(INPUT begins)

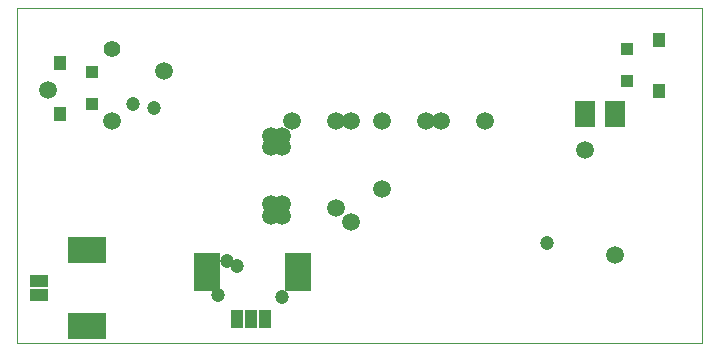
<source format=gbr>
%FSLAX34Y34*%
%MOMM*%
%LNSOLDERMASK_TOP*%
G71*
G01*
%ADD10C, 0.00*%
%ADD11R, 1.70X2.20*%
%ADD12R, 1.10X1.10*%
%ADD13R, 1.10X1.30*%
%ADD14R, 3.20X2.30*%
%ADD15R, 1.50X1.00*%
%ADD16R, 2.30X3.20*%
%ADD17R, 1.00X1.50*%
%ADD18C, 1.50*%
%ADD19C, 1.20*%
%ADD20C, 1.40*%
%LPD*%
G54D10*
X-580000Y283000D02*
X0Y283000D01*
X0Y0D01*
X-580000Y0D01*
X-580000Y283000D01*
X-98959Y193205D02*
G54D11*
D03*
X-73959Y193205D02*
G54D11*
D03*
X-63931Y248214D02*
G54D12*
D03*
X-63931Y221214D02*
G54D12*
D03*
X-36931Y256214D02*
G54D13*
D03*
X-36931Y213214D02*
G54D13*
D03*
X-516601Y201948D02*
G54D12*
D03*
X-516601Y228948D02*
G54D12*
D03*
X-543601Y193948D02*
G54D13*
D03*
X-543601Y236948D02*
G54D13*
D03*
X-521092Y14466D02*
G54D14*
D03*
X-521092Y14466D02*
G54D14*
D03*
X-521091Y78466D02*
G54D14*
D03*
X-561092Y52466D02*
G54D15*
D03*
X-561092Y40466D02*
G54D15*
D03*
X-342000Y60000D02*
G54D16*
D03*
X-342000Y60000D02*
G54D16*
D03*
X-419000Y60000D02*
G54D16*
D03*
X-382000Y20000D02*
G54D17*
D03*
X-394000Y20000D02*
G54D17*
D03*
X-370000Y20000D02*
G54D17*
D03*
X-500000Y188000D02*
G54D18*
D03*
X-347000Y188000D02*
G54D18*
D03*
X-356000Y39000D02*
G54D19*
D03*
X-271000Y188000D02*
G54D18*
D03*
X-271000Y130000D02*
G54D18*
D03*
X-184000Y188000D02*
G54D18*
D03*
X-500000Y248428D02*
G54D20*
D03*
X-234000Y188000D02*
G54D18*
D03*
X-221000Y188000D02*
G54D18*
D03*
X-456000Y230000D02*
G54D18*
D03*
X-554000Y214000D02*
G54D18*
D03*
X-310000Y188000D02*
G54D18*
D03*
X-73959Y74041D02*
G54D18*
D03*
X-98959Y163041D02*
G54D18*
D03*
X-394000Y65000D02*
G54D19*
D03*
X-131000Y84000D02*
G54D19*
D03*
X-402000Y69000D02*
G54D19*
D03*
X-410000Y40000D02*
G54D19*
D03*
X-482000Y202000D02*
G54D19*
D03*
X-464000Y199000D02*
G54D19*
D03*
X-297000Y188000D02*
G54D18*
D03*
X-310000Y114000D02*
G54D18*
D03*
X-297000Y102000D02*
G54D18*
D03*
X-365000Y175000D02*
G54D18*
D03*
X-356000Y175000D02*
G54D18*
D03*
X-365000Y166000D02*
G54D18*
D03*
X-356000Y166000D02*
G54D18*
D03*
X-365000Y107000D02*
G54D18*
D03*
X-356000Y107000D02*
G54D18*
D03*
X-365000Y117000D02*
G54D18*
D03*
X-356000Y117000D02*
G54D18*
D03*
M02*

</source>
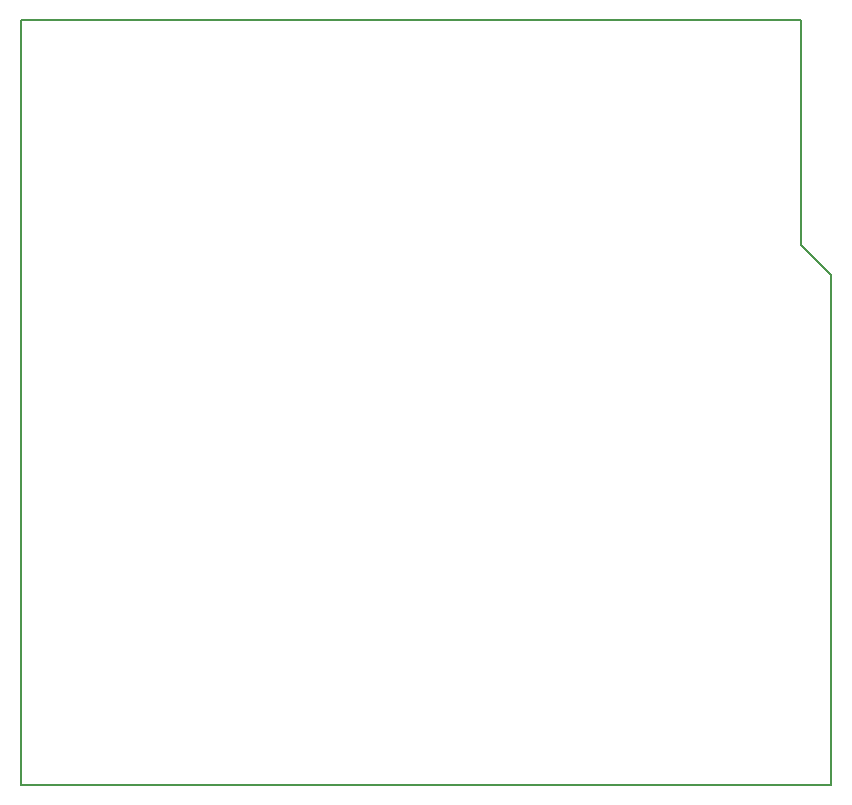
<source format=gbr>
%TF.GenerationSoftware,KiCad,Pcbnew,7.0.9*%
%TF.CreationDate,2023-12-13T07:18:37+01:00*%
%TF.ProjectId,MOSHield,4d4f5348-6965-46c6-942e-6b696361645f,rev?*%
%TF.SameCoordinates,Original*%
%TF.FileFunction,Profile,NP*%
%FSLAX46Y46*%
G04 Gerber Fmt 4.6, Leading zero omitted, Abs format (unit mm)*
G04 Created by KiCad (PCBNEW 7.0.9) date 2023-12-13 07:18:37*
%MOMM*%
%LPD*%
G01*
G04 APERTURE LIST*
%TA.AperFunction,Profile*%
%ADD10C,0.150000*%
%TD*%
G04 APERTURE END LIST*
D10*
X166040000Y-59360000D02*
X168580000Y-61900000D01*
X168580000Y-61900000D02*
X168580000Y-96190000D01*
X168580000Y-105080000D02*
X100000000Y-105080000D01*
X100000000Y-105080000D02*
X100000000Y-40310000D01*
X100000000Y-40310000D02*
X166040000Y-40310000D01*
X166040000Y-40310000D02*
X166040000Y-49200000D01*
X166040000Y-49200000D02*
X166040000Y-59360000D01*
X168580000Y-96190000D02*
X168580000Y-105080000D01*
M02*

</source>
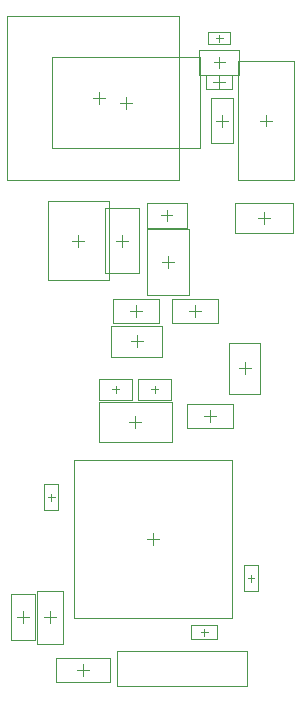
<source format=gbr>
%TF.GenerationSoftware,Altium Limited,Altium Designer,20.0.9 (164)*%
G04 Layer_Color=32768*
%FSLAX26Y26*%
%MOIN*%
%TF.FileFunction,Other,Mechanical_15*%
%TF.Part,Single*%
G01*
G75*
%TA.AperFunction,NonConductor*%
%ADD107C,0.003937*%
%ADD108C,0.001968*%
D107*
X1165000Y885315D02*
Y924685D01*
X1145315Y905000D02*
X1184685D01*
X1184449Y690630D02*
Y769370D01*
X1365551Y690630D02*
Y769370D01*
X1184449D02*
X1365551D01*
X1184449Y690630D02*
X1365551D01*
X1255315Y730000D02*
X1294685D01*
X1275000Y710315D02*
Y749685D01*
X1860315Y2235000D02*
X1899685D01*
X1880000Y2215315D02*
Y2254685D01*
X1075000Y885315D02*
Y924685D01*
X1055315Y905000D02*
X1094685D01*
X1680315Y1575000D02*
X1719685D01*
X1700000Y1555315D02*
Y1594685D01*
X1385315Y2160000D02*
X1424685D01*
X1405000Y2140315D02*
Y2179685D01*
X1451181Y1905315D02*
Y1944685D01*
X1431496Y1925000D02*
X1470866D01*
X1650000Y1905315D02*
Y1944685D01*
X1630315Y1925000D02*
X1669685D01*
X1510000Y1145315D02*
Y1184685D01*
X1490315Y1165000D02*
X1529685D01*
X1537284Y2245000D02*
X1572716D01*
X1555000Y2227284D02*
Y2262716D01*
X1730000Y2670315D02*
Y2709685D01*
X1710315Y2690000D02*
X1749685D01*
X1730000Y2824173D02*
Y2845827D01*
X1719173Y2835000D02*
X1740827D01*
X1712284Y2755000D02*
X1747716D01*
X1730000Y2737284D02*
Y2772716D01*
X1815000Y1715315D02*
Y1754685D01*
X1795315Y1735000D02*
X1834685D01*
X1435315Y1825000D02*
X1474685D01*
X1455000Y1805315D02*
Y1844685D01*
X1159173Y1305000D02*
X1180827D01*
X1170000Y1294173D02*
Y1315827D01*
X1824173Y1035000D02*
X1845827D01*
X1835000Y1024173D02*
Y1045827D01*
X1680000Y844173D02*
Y865827D01*
X1669173Y855000D02*
X1690827D01*
X1540315Y2090000D02*
X1579685D01*
X1560000Y2070315D02*
Y2109685D01*
X1400315Y2620000D02*
X1439685D01*
X1420000Y2600315D02*
Y2639685D01*
X1430315Y1555000D02*
X1469685D01*
X1450000Y1535315D02*
Y1574685D01*
X1240315Y2160000D02*
X1279685D01*
X1260000Y2140315D02*
Y2179685D01*
X1886653Y2541236D02*
Y2580606D01*
X1866968Y2560921D02*
X1906339D01*
X1330000Y2615315D02*
Y2654685D01*
X1310315Y2635000D02*
X1349685D01*
X1740000Y2540315D02*
Y2579685D01*
X1720315Y2560000D02*
X1759685D01*
D108*
X1121693Y816417D02*
X1208307D01*
X1121693Y993583D02*
X1208307D01*
Y816417D02*
Y993583D01*
X1121693Y816417D02*
Y993583D01*
X1975866Y2185000D02*
Y2285000D01*
X1784134Y2185000D02*
Y2285000D01*
Y2185000D02*
X1975866D01*
X1784134Y2285000D02*
X1975866D01*
X1035630Y981772D02*
X1114370D01*
X1035630Y828228D02*
X1114370D01*
X1035630D02*
Y981772D01*
X1114370Y828228D02*
Y981772D01*
X1623228Y1535630D02*
Y1614370D01*
X1776772Y1535630D02*
Y1614370D01*
X1623228Y1535630D02*
X1776772D01*
X1623228Y1614370D02*
X1776772D01*
X1462086Y2051732D02*
Y2268268D01*
X1347913Y2051732D02*
Y2268268D01*
Y2051732D02*
X1462086D01*
X1347913Y2268268D02*
X1462086D01*
X1374409Y1964370D02*
X1527953D01*
X1374409Y1885630D02*
X1527953D01*
Y1964370D01*
X1374409Y1885630D02*
Y1964370D01*
X1573228Y1885630D02*
X1726772D01*
X1573228Y1964370D02*
X1726772D01*
X1573228Y1885630D02*
Y1964370D01*
X1726772Y1885630D02*
Y1964370D01*
X1388661Y793858D02*
X1821339D01*
X1388661Y676142D02*
Y793858D01*
Y676142D02*
X1821339D01*
Y793858D01*
X1246220Y1428780D02*
X1773780D01*
X1246220Y901221D02*
X1773780D01*
X1246220D02*
Y1428780D01*
X1773780Y901221D02*
Y1428780D01*
X1488071Y2203661D02*
Y2286339D01*
X1621929Y2203661D02*
Y2286339D01*
X1488071Y2203661D02*
X1621929D01*
X1488071Y2286339D02*
X1621929D01*
X1459882Y1629567D02*
Y1700433D01*
X1570118Y1629567D02*
Y1700433D01*
X1459882Y1629567D02*
X1570118D01*
X1459882Y1700433D02*
X1570118D01*
X1503189Y1665000D02*
X1526811D01*
X1515000Y1653189D02*
Y1676811D01*
X1440118Y1629567D02*
Y1700433D01*
X1329882Y1629567D02*
Y1700433D01*
X1440118D01*
X1329882Y1629567D02*
X1440118D01*
X1373189Y1665000D02*
X1396811D01*
X1385000Y1653189D02*
Y1676811D01*
X1686693Y2666378D02*
X1773307D01*
X1686693Y2713622D02*
X1773307D01*
Y2666378D02*
Y2713622D01*
X1686693Y2666378D02*
Y2713622D01*
X1692599Y2815315D02*
X1767402D01*
X1692599Y2854685D02*
X1767402D01*
Y2815315D02*
Y2854685D01*
X1692599Y2815315D02*
Y2854685D01*
X1663071Y2713661D02*
Y2796339D01*
X1796929Y2713661D02*
Y2796339D01*
X1663071D02*
X1796929D01*
X1663071Y2713661D02*
X1796929D01*
X1763819Y1650354D02*
X1866181D01*
X1763819Y1819646D02*
X1866181D01*
Y1650354D02*
Y1819646D01*
X1763819Y1650354D02*
Y1819646D01*
X1370354Y1773819D02*
Y1876181D01*
X1539646Y1773819D02*
Y1876181D01*
X1370354Y1773819D02*
X1539646D01*
X1370354Y1876181D02*
X1539646D01*
X1193622Y1261693D02*
Y1348307D01*
X1146378Y1261693D02*
Y1348307D01*
Y1261693D02*
X1193622D01*
X1146378Y1348307D02*
X1193622D01*
X1811378Y991693D02*
Y1078307D01*
X1858622Y991693D02*
Y1078307D01*
X1811378D02*
X1858622D01*
X1811378Y991693D02*
X1858622D01*
X1636693Y878622D02*
X1723307D01*
X1636693Y831378D02*
X1723307D01*
Y878622D01*
X1636693Y831378D02*
Y878622D01*
X1629685Y1980945D02*
Y2199055D01*
X1490315Y1980945D02*
Y2199055D01*
Y1980945D02*
X1629685D01*
X1490315Y2199055D02*
X1629685D01*
X1667047Y2468425D02*
Y2771575D01*
X1172953Y2468425D02*
Y2771575D01*
X1667047D01*
X1172953Y2468425D02*
X1667047D01*
X1327953Y1488071D02*
X1572047D01*
X1327953D02*
Y1621929D01*
X1572047D01*
Y1488071D02*
Y1621929D01*
X1157638Y2028110D02*
Y2291890D01*
X1362362Y2028110D02*
Y2291890D01*
X1157638D02*
X1362362D01*
X1157638Y2028110D02*
X1362362D01*
X1794134Y2362102D02*
Y2759740D01*
X1979173D01*
X1794134Y2362102D02*
X1979173D01*
Y2759740D01*
X1024094Y2907835D02*
X1596142D01*
X1024094Y2362166D02*
Y2907835D01*
Y2362166D02*
X1596142D01*
Y2907835D01*
X1702598Y2485197D02*
X1777401D01*
X1702598Y2634803D02*
X1777401D01*
X1702598Y2485197D02*
Y2634803D01*
X1777401Y2485197D02*
Y2634803D01*
%TF.MD5,b688507c8a57e48d627d40b7df04b87e*%
M02*

</source>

(INPUT ends)

INSTRUCTION | When a line among the entries above contains "LIST", copy it.

RESULT OF THIS EXERCISE |
G04 APERTURE LIST*
G04 APERTURE END LIST*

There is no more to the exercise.